Another notable animal living in this part of the Congo is Bouvier’s red colobus (Piliocolobus bouvieri). Thought extinct for 40 years, the species made big news last year when two researchers, Lieven Devreese and Gaël Elie Gnondo Gobolo, rediscovered the monkey in the newly-established Ntokou-Pikounda National Park. Devreese, a young Belgium primatologist, also took the first photos ever of a living P. bouvieri. It is believed that part of the habitat for this rarely seen species falls within the Atama concession. Listed as Critically Endangered, no one knows how many of this Lazarus species still survive.
 
Even if the government cancels the Atama concession, experts agree that haphazard development in the area, with its timber cutting and logging roads, will continue harming wildlife by bringing more people to the region. Some may come to poach animals for bushmeat or for commercial sale to the pet trade, or to log illegally outside the concession or in nearby protected areas.

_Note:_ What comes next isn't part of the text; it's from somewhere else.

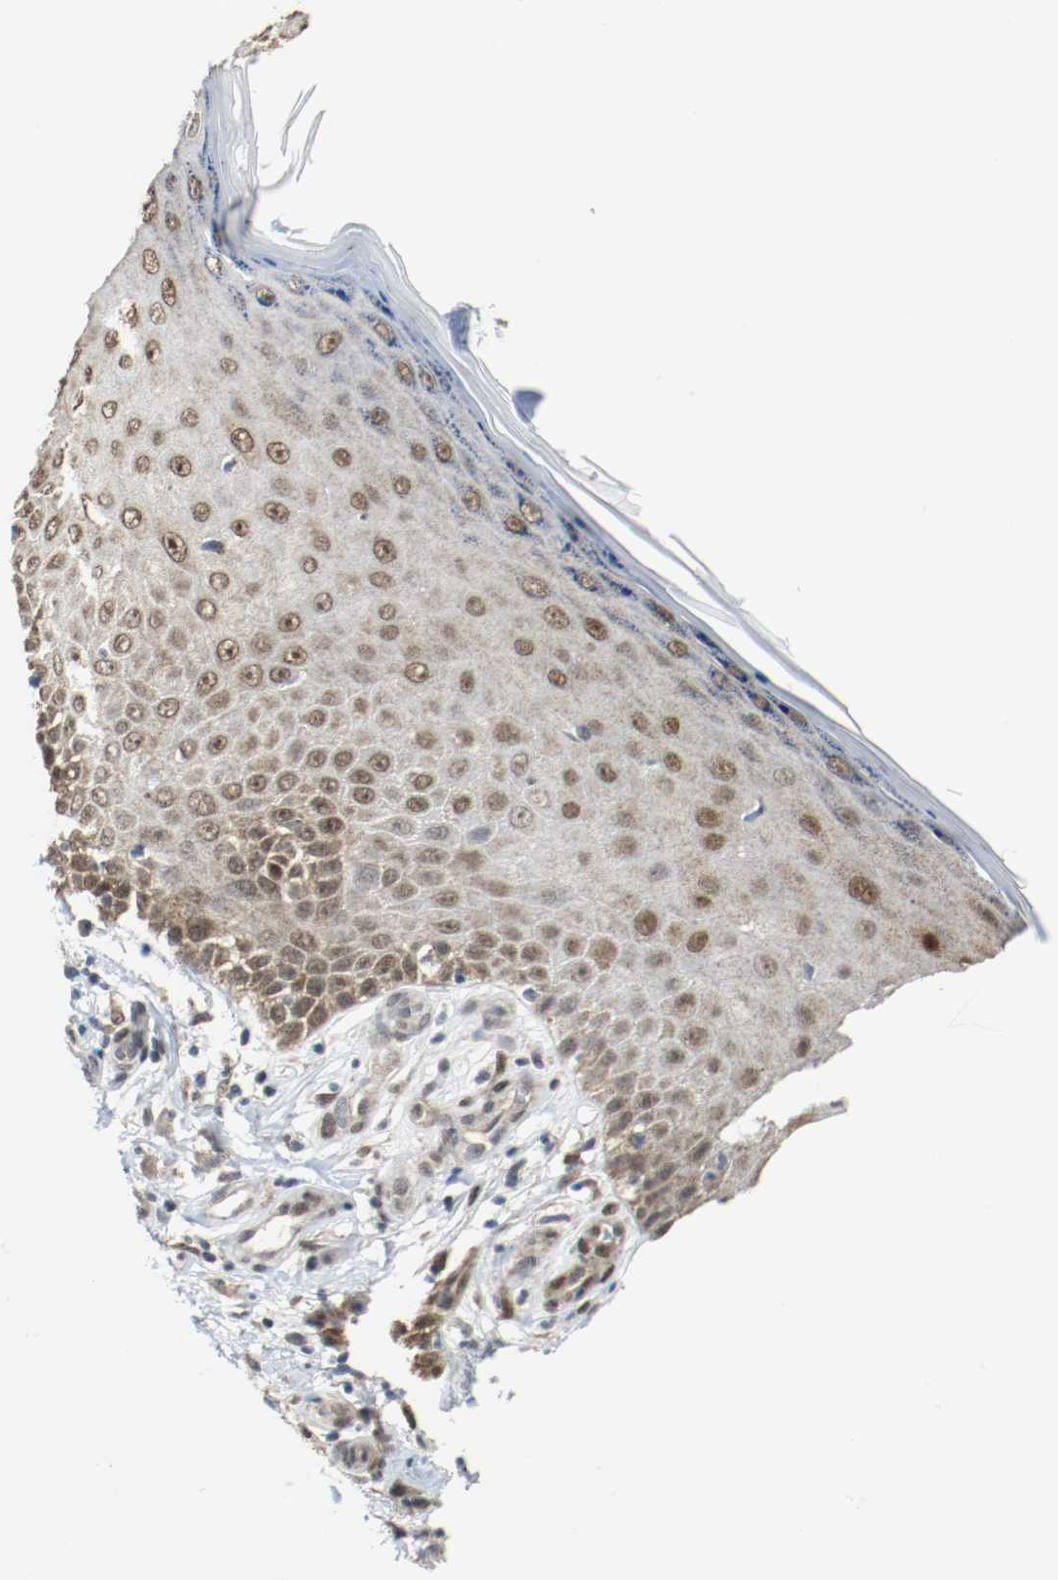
{"staining": {"intensity": "moderate", "quantity": ">75%", "location": "cytoplasmic/membranous,nuclear"}, "tissue": "skin cancer", "cell_type": "Tumor cells", "image_type": "cancer", "snomed": [{"axis": "morphology", "description": "Squamous cell carcinoma, NOS"}, {"axis": "topography", "description": "Skin"}], "caption": "A high-resolution image shows IHC staining of squamous cell carcinoma (skin), which reveals moderate cytoplasmic/membranous and nuclear positivity in approximately >75% of tumor cells.", "gene": "PPME1", "patient": {"sex": "female", "age": 42}}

Last year, Devreese told Mongabay about the already flourishing wildlife trade in the region: “There is an active trade of bush meat using the rivers as highways. When the forests are not inundated, only a couple of months a year, commercial hunters shoot whatever they can and empty the forest.” The trade, he said, was not to serve locals but urban dwellers in the Congo capital of Brazzaville.
 
Conservation lessons not learned
 
The history of the Atama plantation — its inception in secrecy, its vast scale, its numerous logging infractions, and now its possible abandonment — is particularly alarming to conservationists because it may signal that the oil palm industry has learned little from its experiences in Malaysia and Indonesia. There numerous companies have destroyed large swathes of pristine forest and endangered countless species, all while conducting a running legal and ethical battle with environmentalists.
 
“We must at all cost avoid making the costly environmental mistakes that have been documented elsewhere, particularly now that there is more scientifically based information at hand to learn from,” said Morgan. “The rehabilitation of old palm plantations that exist should be an important priority.”
 
Experts note that there are abandoned oil palm plantations in the Congo that could easily be brought back into production with very little environmental impact, if only they secured investment. There is another option as well. WWF and ProNAR — the Republic of the Congo’s agency tasked with reforestation — have conducted a study looking for suitable palm oil plantation sites in savanna, rather than forest.

WWF’s Ludovic Miaro said that his NGO has identified around 290,000 hectares (1,120 square miles) of savanna in the departments of Cuvette and Cuvette West that would be good for growing oil palm, with a much smaller environmental impact. Miaro noted that it had even been recommended that the Atama plantation be moved in its planning stage from its current location to savanna in order to reduce the project’s “ecological footprint and loss of habitats and biodiversity.”
 
Similar alternatives have been proposed in Indonesia, but have largely failed for a simple reason: many oil palm companies want to clear rainforests. They sell the trees they cut, making millions of dollars and providing start-up money for the new plantation. And if a proposed oil palm plantation never happens? The companies still walk away with a profit, though they leave behind serious habitat destruction and access to forests that were once impossible for most people to reach. With this access often comes poaching, illegal logging and sometimes even settlements.
 
Better national protections for forests could curb this practice. Morgan said that conservationists and governments in the region also need to take a look at logged forests — even those that have been logged over several times — to consider them as potential habitat for great apes and other species.

Morgan currently fears that many logged forests in the Congo could soon become monoculture plantations, if logging companies deem there aren’t enough valuable trees left to make it worth their while. Yet, research has shown that even thrice-logged forests, especially if well-managed, still contain considerable biodiversity — including great apes. But if these logged forests are turned into monoculture plantations, whatever biodiversity remained there will be lost.
 
“Already several large scale logging companies working in the region are thinking of diversifying their activities [toward plantations],” Morgan warned.
 
As goes Atama, so goes the Congo?
 
The fate of the Atama plantation remains up in the air, but likely to be decided by the government shortly. Counsell noted that Atama’s obfuscation is not unique, but simply emblematic of problems across the Congo Basin.
 
He called the region “particularly challenging” for watchdog conservation groups to track, given that government “decisions are made on an arbitrary and sometimes purely self-interested basis, where opaque corporate structures, shielded by offshore registrations are used, and where even the relevant laws governing the deal might be hard to locate. And implementation can be ‘flexible’.”
 
The only real way to know what’s going on, he said, is to investigate on the ground, but such investigation to remote areas can be time consuming and costly.
 
“The decision-makers and agencies concerned are often, to all intents and purposes, unaccountable,” he concluded bluntly.
 
Conservationists fear that Atama could be a harbinger of things to come. Unless government oversight of oil palm plantation development is improved in Africa, secretive companies could remain secure in their speculative ventures, knowing investors may still earn a nice payout from logging even if a project falls through. The major victim of such deals will be the continent’s wildlife legacy, as more forests fall to the saw, and more western lowland gorillas, chimpanzees, forest elephants, and thousands of other species lose their habitats and homes.